With most of the capacity already pre-booked by banks, universities, and startups, Africa is taking a major step toward data sovereignty and local AI innovation.
China–South Africa Green Tech Roadmap
China and South Africa jointly unveiled a blueprint for clean industrialization, centred on:
- Green mining
- Value addition in mineral processing
- Building continent-wide green manufacturing clusters
The roadmap positions Africa not just as a supplier of raw materials but as an innovation-driven manufacturing hub.
India Expands Its Global Tech Corridors
Across bilateral tracks, India pushed forward multiple technology partnerships:
- India–Italy: tracking terrorism financing via crypto and dark web channels; new space collaboration
- India–Japan: cooperation on semiconductors, talent mobility, and economic security
- India–South Africa: deeper ties in public digital systems, AI, minerals, and IIT campuses
- India–UK: development of next-gen telecom and 6G frameworks
These corridors collectively strengthen India’s position as a global tech convener.
Targeting the Drug Terror Economy
PM Modi also called for G20 coordination to disrupt fentanyl and synthetic drug networks through:
- Advanced financial intelligence
- Data analytics
- Cross-border tracking of digital money flows
The message was clear: drug cartels must face the same global scrutiny as terror financing.
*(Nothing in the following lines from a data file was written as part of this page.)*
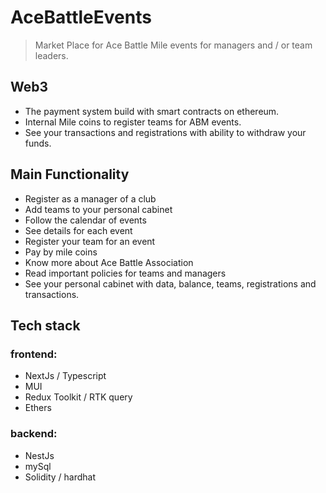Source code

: # AceBattleEvents

> Market Place for Ace Battle Mile events for managers and / or team leaders.

## Web3
- The payment system build with smart contracts on ethereum.
- Internal Mile coins to register teams for ABM events.
- See your transactions and registrations with ability to withdraw your funds.

## Main Functionality
- Register as a manager of a club
- Add teams to your personal cabinet
- Follow the calendar of events
- See details for each event
- Register your team for an event
- Pay by mile coins
- Know more about Ace Battle Association
- Read important policies for teams and managers
- See your personal cabinet with data, balance, teams, registrations and transactions.

## Tech stack

### frontend:
- NextJs / Typescript
- MUI
- Redux Toolkit / RTK query
- Ethers
### backend:
- NestJs
- mySql
- Solidity / hardhat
A New Digital Order Emerges
The Johannesburg Summit showcased a confident Global South ready to design its own digital future. With India anchoring discussions and setting the tone for inclusive, open, and human-centric technology, the Johannesburg Consensus marks a historic rebalancing of global tech governance.
As the world looks ahead to the AI Impact Summit 2026, the message from Johannesburg is unmistakable:
Future technology will not be shaped only by market giants or surveillance states—But by nations insisting on innovation that is accessible, equitable, and deeply human.